В заключение отметим, что вопросы, связанные с общим благом, привлекли все большее внимание после либерально-коммунитарных дебатов в современной политической философии. Существуют значительные разногласия относительно того, из чего состоит общее благо и как его следует реализовывать. Различные политические теоретики выдвигают конкурирующие взгляды на роль и относительную важность универсальных принципов справедливости и прав человека, общинного
образа жизни, источников коллективной идентичности, активной гражданской позиции, общественного обсуждения и конфликтной природы политики.
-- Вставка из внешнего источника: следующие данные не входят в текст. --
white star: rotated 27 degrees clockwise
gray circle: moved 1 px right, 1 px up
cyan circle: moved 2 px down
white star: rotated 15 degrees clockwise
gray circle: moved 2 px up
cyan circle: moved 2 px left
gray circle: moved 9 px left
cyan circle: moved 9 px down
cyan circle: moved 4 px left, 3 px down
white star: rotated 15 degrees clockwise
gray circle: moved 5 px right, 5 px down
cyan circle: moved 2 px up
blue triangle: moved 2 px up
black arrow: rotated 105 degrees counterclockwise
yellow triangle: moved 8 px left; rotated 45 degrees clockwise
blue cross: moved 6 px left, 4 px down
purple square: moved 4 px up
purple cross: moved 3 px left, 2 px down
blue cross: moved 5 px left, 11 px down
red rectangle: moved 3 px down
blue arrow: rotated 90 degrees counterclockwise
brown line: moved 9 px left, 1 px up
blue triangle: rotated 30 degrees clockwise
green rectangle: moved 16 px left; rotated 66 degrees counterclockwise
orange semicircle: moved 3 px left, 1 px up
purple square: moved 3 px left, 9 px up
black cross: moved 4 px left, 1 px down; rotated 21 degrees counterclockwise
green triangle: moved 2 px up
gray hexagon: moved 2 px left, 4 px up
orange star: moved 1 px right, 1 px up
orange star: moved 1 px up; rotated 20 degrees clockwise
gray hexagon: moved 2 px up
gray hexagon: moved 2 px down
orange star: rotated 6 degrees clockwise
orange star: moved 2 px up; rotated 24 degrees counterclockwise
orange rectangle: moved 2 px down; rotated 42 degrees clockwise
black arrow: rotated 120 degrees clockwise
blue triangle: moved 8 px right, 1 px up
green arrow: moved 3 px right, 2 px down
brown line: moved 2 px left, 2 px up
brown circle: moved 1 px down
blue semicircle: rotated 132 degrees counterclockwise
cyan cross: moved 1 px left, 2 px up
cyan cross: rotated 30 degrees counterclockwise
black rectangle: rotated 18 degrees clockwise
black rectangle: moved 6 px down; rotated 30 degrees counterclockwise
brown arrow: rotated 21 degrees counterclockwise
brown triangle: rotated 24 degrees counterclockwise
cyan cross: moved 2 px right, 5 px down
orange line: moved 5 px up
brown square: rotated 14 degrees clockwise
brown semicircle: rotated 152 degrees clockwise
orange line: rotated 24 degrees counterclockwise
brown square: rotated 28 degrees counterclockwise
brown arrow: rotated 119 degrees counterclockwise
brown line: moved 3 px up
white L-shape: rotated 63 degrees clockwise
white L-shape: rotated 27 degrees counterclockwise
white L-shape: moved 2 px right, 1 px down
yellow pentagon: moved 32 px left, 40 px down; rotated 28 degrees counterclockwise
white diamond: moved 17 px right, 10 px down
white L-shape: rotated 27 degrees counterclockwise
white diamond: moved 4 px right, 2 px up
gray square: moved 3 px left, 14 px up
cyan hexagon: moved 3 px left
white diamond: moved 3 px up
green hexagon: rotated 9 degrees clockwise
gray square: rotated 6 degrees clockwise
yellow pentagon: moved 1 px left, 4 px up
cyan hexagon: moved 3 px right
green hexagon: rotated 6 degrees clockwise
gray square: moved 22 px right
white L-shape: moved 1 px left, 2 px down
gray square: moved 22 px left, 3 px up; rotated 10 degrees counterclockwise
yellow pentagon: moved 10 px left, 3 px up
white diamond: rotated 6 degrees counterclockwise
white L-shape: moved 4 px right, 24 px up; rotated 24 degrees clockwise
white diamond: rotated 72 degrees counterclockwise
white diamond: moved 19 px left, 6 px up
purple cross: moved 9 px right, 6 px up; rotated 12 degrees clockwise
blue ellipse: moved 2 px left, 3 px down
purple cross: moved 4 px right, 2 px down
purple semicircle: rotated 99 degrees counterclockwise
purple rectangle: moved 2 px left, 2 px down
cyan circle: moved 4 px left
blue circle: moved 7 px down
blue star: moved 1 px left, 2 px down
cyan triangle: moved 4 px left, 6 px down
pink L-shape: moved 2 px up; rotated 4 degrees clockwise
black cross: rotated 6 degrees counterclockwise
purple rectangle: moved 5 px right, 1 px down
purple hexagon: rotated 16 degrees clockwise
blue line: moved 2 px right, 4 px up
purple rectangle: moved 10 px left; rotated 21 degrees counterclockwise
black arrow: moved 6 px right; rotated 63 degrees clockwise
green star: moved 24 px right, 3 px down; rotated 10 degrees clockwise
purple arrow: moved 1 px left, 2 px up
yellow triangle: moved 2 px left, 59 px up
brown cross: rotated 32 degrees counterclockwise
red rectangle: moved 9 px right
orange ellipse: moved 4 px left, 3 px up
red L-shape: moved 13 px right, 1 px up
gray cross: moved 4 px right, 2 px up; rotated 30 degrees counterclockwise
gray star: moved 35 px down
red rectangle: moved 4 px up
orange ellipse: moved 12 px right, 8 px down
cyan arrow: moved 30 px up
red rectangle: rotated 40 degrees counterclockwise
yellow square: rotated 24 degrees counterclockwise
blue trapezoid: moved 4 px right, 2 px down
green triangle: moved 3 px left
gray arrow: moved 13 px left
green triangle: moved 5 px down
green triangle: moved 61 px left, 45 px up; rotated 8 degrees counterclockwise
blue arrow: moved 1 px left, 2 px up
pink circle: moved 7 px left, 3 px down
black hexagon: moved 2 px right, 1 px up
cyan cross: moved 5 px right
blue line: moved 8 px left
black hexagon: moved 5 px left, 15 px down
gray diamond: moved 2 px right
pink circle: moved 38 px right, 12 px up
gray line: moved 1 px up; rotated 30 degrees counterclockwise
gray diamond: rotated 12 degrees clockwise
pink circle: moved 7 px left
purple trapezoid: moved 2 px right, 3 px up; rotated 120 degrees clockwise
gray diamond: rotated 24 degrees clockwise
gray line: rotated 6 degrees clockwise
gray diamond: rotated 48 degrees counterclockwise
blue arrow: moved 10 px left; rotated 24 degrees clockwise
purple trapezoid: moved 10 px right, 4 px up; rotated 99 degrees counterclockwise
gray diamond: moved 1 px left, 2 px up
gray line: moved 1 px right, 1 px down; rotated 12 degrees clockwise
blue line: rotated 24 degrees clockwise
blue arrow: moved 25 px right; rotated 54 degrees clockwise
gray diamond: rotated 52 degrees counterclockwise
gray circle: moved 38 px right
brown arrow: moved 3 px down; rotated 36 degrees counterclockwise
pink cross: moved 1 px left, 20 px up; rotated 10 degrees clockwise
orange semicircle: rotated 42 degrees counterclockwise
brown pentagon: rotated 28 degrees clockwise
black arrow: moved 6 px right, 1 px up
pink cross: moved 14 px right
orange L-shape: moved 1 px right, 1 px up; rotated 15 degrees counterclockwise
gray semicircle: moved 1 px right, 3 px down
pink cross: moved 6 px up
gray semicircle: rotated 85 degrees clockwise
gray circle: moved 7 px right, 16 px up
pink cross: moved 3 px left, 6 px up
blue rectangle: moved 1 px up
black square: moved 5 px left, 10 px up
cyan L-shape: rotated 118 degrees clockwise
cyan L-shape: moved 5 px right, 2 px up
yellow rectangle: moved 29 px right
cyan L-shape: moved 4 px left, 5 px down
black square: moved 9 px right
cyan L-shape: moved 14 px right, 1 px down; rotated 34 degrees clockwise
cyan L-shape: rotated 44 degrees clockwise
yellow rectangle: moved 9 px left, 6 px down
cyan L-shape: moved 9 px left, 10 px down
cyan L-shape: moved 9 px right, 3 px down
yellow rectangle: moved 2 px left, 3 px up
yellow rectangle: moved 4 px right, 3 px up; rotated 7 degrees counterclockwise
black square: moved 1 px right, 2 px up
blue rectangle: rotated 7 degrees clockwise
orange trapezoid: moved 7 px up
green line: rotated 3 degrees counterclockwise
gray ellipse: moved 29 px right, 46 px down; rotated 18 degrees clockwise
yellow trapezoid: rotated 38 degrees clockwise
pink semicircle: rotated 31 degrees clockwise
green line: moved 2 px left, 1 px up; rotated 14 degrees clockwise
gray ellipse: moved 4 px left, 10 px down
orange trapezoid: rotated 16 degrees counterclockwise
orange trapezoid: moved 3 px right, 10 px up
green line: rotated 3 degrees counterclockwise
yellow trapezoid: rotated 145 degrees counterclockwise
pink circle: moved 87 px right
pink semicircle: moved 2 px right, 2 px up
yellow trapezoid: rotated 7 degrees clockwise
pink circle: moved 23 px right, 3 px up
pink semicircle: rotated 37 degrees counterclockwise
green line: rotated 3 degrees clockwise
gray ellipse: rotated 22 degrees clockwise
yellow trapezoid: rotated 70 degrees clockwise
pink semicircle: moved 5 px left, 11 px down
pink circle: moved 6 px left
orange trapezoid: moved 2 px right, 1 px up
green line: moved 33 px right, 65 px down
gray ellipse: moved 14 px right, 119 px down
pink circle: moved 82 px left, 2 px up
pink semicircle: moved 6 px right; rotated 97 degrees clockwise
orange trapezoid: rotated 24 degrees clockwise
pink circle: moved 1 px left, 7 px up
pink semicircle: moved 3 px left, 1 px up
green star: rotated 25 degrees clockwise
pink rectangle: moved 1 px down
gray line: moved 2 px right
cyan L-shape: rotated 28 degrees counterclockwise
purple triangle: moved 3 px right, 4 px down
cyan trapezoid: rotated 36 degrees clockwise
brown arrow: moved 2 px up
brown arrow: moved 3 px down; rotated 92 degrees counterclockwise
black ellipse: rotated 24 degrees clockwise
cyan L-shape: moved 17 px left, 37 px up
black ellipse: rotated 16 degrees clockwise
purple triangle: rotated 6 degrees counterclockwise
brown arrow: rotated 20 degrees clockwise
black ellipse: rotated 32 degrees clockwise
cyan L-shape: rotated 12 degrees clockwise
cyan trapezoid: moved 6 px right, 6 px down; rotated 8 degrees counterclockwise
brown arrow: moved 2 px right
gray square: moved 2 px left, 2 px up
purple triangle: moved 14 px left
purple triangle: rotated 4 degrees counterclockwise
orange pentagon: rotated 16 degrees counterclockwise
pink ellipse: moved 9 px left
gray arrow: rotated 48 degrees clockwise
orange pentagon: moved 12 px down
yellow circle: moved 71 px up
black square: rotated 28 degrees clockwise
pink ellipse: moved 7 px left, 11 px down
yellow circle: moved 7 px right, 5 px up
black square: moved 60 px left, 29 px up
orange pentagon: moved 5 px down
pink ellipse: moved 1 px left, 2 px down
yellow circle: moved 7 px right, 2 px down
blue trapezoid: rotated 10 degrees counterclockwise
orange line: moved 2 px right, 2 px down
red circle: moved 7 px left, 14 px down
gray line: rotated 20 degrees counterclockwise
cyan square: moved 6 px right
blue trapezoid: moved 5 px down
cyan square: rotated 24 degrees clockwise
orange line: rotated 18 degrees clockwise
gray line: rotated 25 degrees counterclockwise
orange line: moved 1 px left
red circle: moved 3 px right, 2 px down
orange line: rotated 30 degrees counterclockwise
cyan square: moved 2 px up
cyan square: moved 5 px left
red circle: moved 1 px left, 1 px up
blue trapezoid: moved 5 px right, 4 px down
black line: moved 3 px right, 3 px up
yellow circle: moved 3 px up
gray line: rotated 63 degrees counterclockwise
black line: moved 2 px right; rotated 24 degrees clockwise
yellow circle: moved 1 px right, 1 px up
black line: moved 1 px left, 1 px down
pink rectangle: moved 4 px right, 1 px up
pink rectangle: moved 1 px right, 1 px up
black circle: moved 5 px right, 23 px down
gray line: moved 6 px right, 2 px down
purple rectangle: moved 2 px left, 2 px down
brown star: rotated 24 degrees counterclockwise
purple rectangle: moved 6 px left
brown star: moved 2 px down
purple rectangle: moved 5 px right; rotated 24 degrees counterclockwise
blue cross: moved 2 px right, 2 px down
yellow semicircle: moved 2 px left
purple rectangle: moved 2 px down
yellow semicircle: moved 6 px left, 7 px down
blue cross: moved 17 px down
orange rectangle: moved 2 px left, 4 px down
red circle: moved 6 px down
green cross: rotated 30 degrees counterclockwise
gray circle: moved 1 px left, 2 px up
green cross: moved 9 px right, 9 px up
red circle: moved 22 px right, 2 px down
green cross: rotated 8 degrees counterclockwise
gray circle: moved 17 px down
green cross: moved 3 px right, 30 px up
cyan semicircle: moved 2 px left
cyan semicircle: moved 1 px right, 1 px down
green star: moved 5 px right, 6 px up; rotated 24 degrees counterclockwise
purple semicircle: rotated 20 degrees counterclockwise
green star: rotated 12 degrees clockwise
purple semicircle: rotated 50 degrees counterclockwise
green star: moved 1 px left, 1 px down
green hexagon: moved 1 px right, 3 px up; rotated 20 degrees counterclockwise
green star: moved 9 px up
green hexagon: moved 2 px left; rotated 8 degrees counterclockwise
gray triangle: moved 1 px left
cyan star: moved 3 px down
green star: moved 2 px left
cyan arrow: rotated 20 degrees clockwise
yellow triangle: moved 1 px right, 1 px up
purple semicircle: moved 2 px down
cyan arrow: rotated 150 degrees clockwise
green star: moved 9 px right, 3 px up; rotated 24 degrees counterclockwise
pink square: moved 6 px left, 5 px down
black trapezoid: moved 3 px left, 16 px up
Одна из тем, вытекающая из приведенного выше обсуждения , заключается в том, что, с одной стороны, политическая теория не может предписывать нормативные принципы без учета реалий общественно-политической жизни. С другой стороны, ученые, которые подчеркивают пределы нормативного теоретизирования, могут в конечном итоге одобрить проблемные
практики, которые можно рассматривать как часть блага данного сообщества.

Связь с правами человека и равенством

Из обсуждения в предыдущих разделах кажется, что существует потенциальное противоречие между призывами к общему благу и поощрением прав человека и
равенства. Многие современные ученые, стремящиеся возродить представления об общем
благе, признают, что это понятие использовалось в прошлом для оправдания социальных и политических неравенств и подавления отдельных частей населения (Etzioni 2004, стр. 3; Honohan 2002, с. 150–151; Riordan 2008, с. 6; Taylor 1997, с. 144–145). Например, как упоминалось выше, Аристотель стремился поощрять добродетельную жизнь полноправных членов города-государства, но не всех жителей, во имя общего блага. Современные теоретические дебаты указывают на различные способы понимания связи между общим благом и правами человека и равенством. Некоторые ученые критикуют то, что они считают чрезмерной заботой о гражданских
правах и правах человека, особенно в современной американской политике. В часто цитируемой книге на эту тему Мэри Энн Глендон (1991) утверждала, что либеральные «разговоры о правах» привели к обеднению политической жизни и подорвали социальные основы личной свободы. Она также заявила , что формулировка индивидуальных прав «регулярно продвигает краткосрочные интересы в долгосрочной перспективе,
кризисное вмешательство в ущерб превентивным мерам и частные интересы в ущерб
общему благу».
Коммунитаристские критики либеральной политической философии выразили аналогичные взгляды. Сандел, как упоминалось ранее, предлагал отказаться от либеральной «политики прав» в пользу «политики общего блага» (2005, стр. 147–55).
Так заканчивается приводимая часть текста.